GIVEN PASSAGE ::
Career Advice From the Canceled for Tucker Carlson

Lucien Carr, Jack Kerouac, Allen Ginsberg and William S. Burroughs

By Mark Judge Published on April 26, 2023

In early 2014, I published a story that left me sure what I was going to be doing for the next several years. I would be going to Hollywood and reporting on the entertainment industry, including the problem of sexual abuse. The story I broke was for The Daily Caller, which at the time was run by Tucker Carlson.

Now Carlson has been unceremoniously fired by Fox News. He’s a huge figure nevertheless, the only mainstream spokesman for tens of millions of Americans. He’s already a household name. Maybe he should leave the TV hamster wheel and return to his roots — long-form magazine journalism and Daily Caller style reporting. What if Tucker founded a new media group?

Hear me out. Such an enterprise could support conservative journalists the way The New Yorker and The Washington Post support liberal ones. Tucker’s history is in magazine journalism, including profiles and investigative reporting for the old Weekly Standard. The long-term payoff of such a news outlet to conservatives would be massive.

DATA SECTION ::
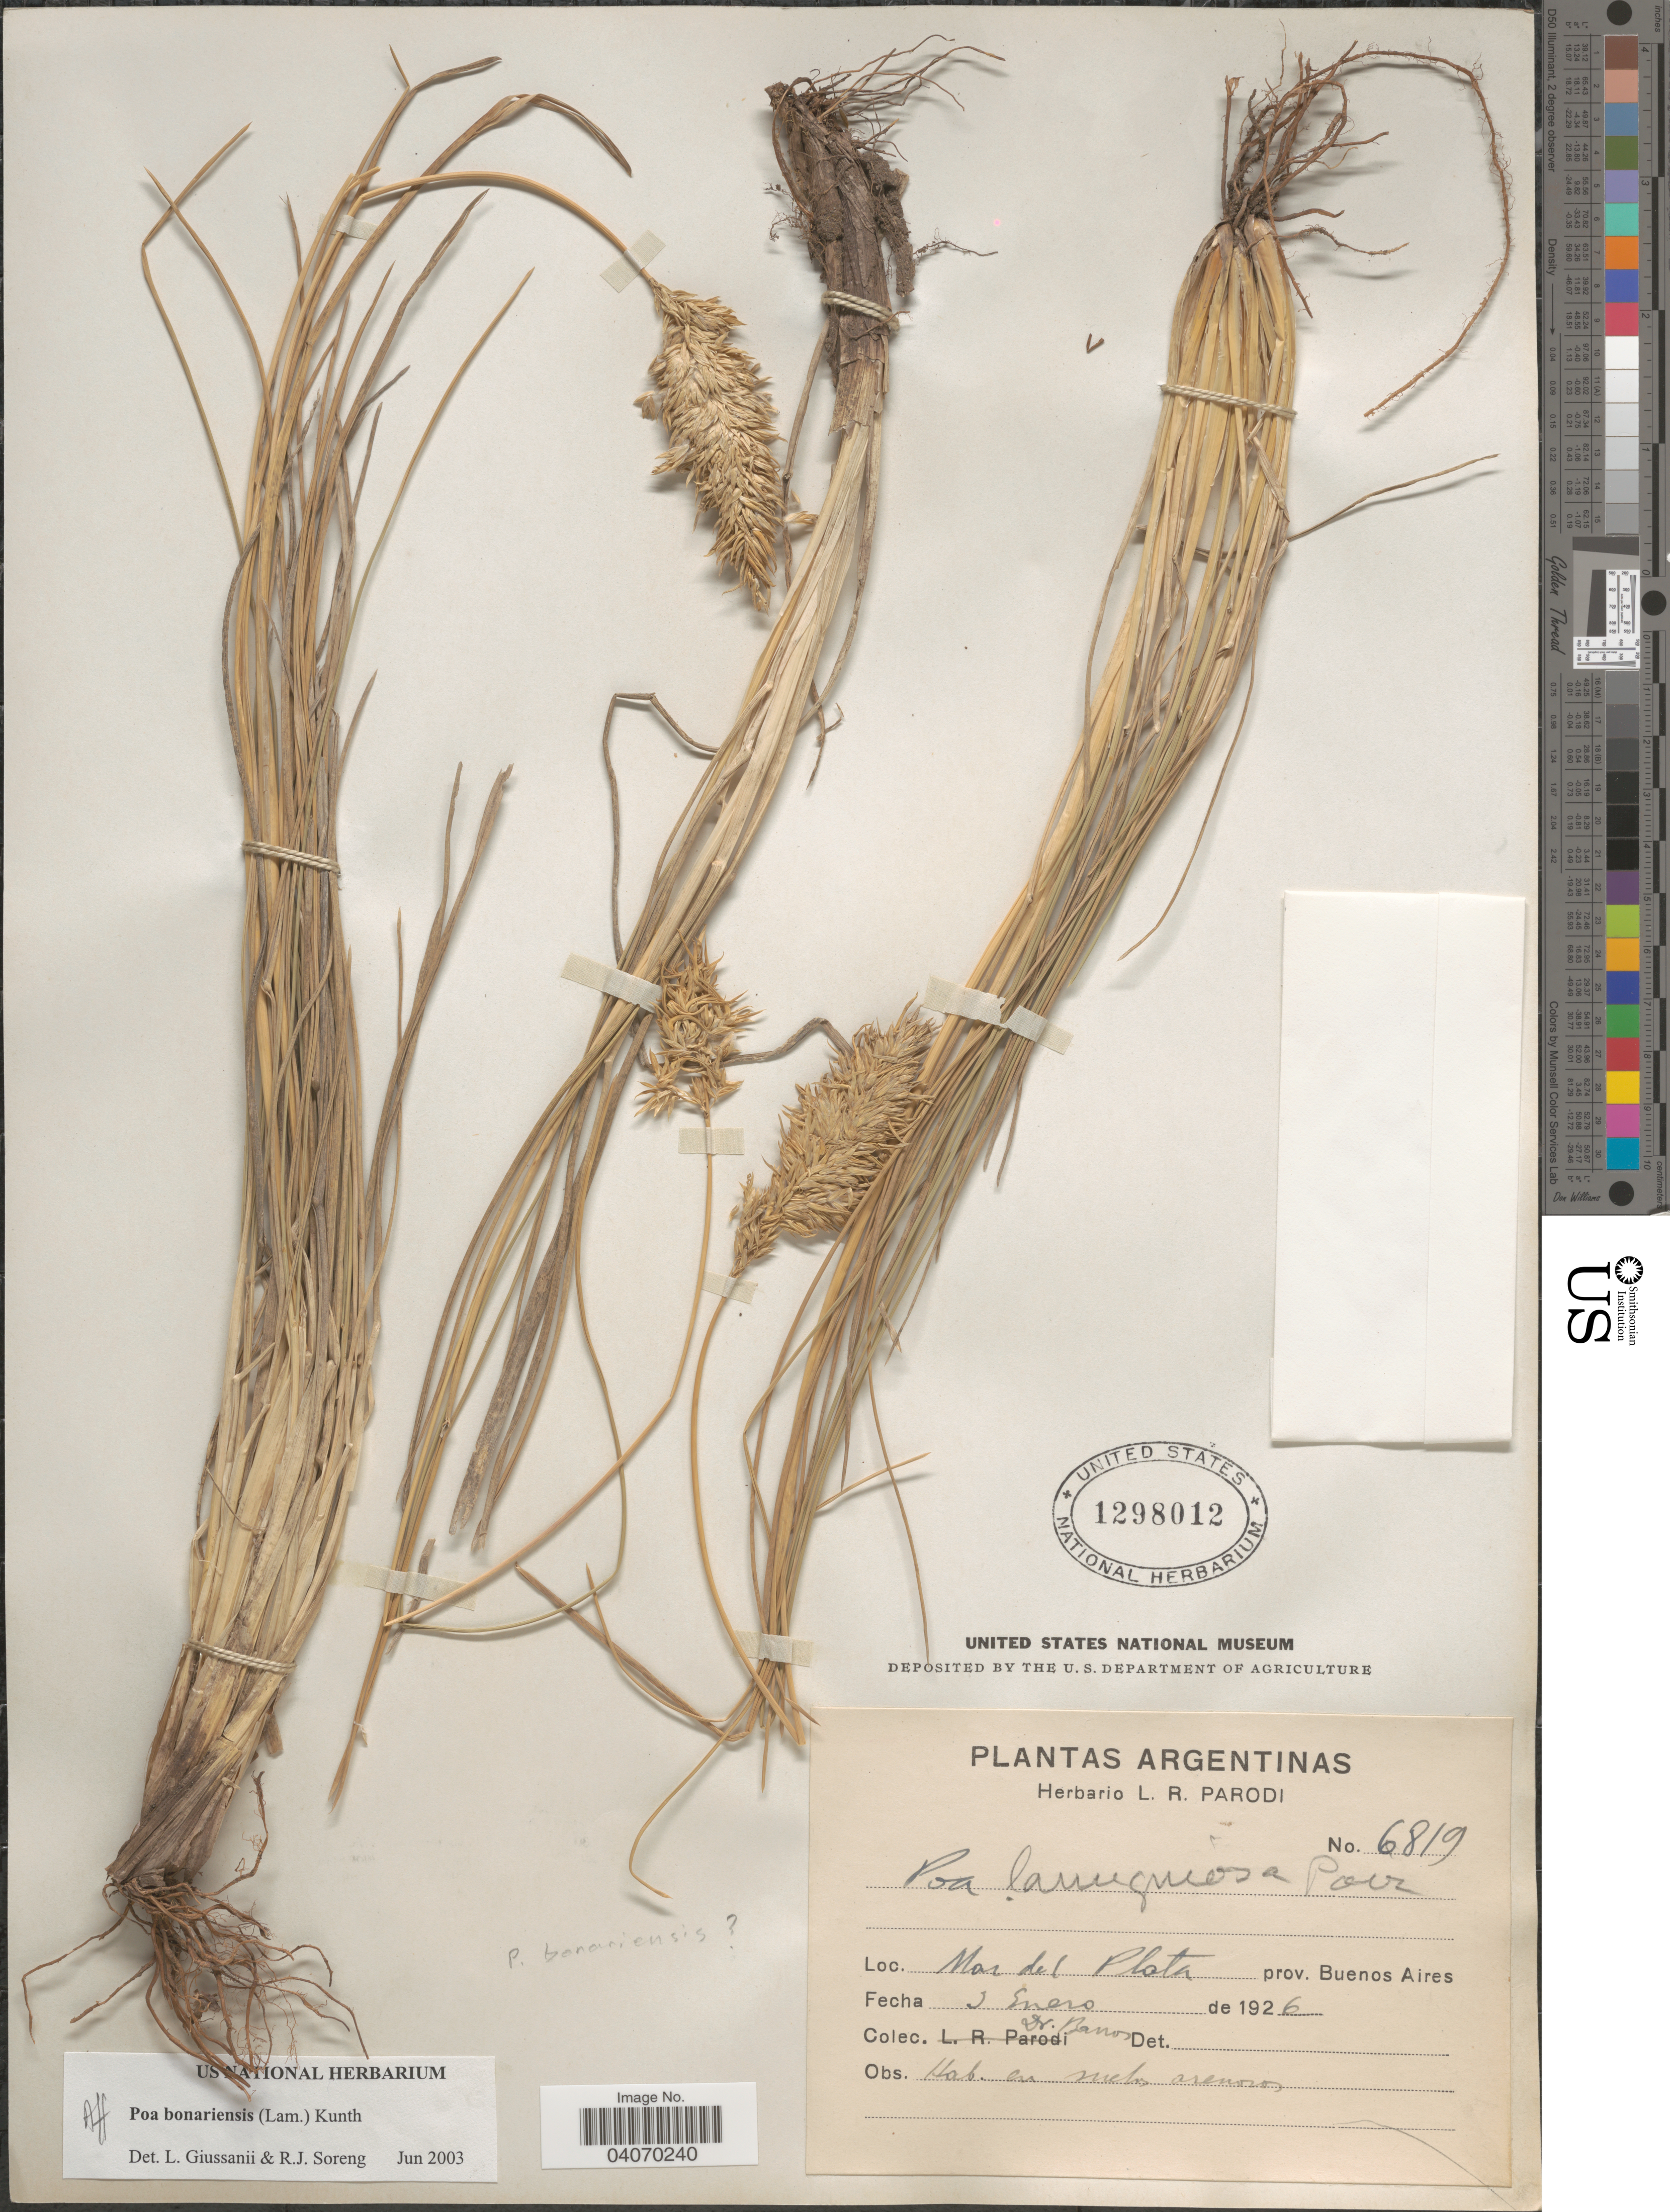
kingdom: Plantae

TO DO :: Return the part of the Tucker Carlson article above that runs between "Career Advice From" and "by Tucker Carlson.", inclusive.

PROBLEM SOLUTION ::
Career Advice From the Canceled for Tucker Carlson

Lucien Carr, Jack Kerouac, Allen Ginsberg and William S. Burroughs

By Mark Judge Published on April 26, 2023

In early 2014, I published a story that left me sure what I was going to be doing for the next several years. I would be going to Hollywood and reporting on the entertainment industry, including the problem of sexual abuse. The story I broke was for The Daily Caller, which at the time was run by Tucker Carlson.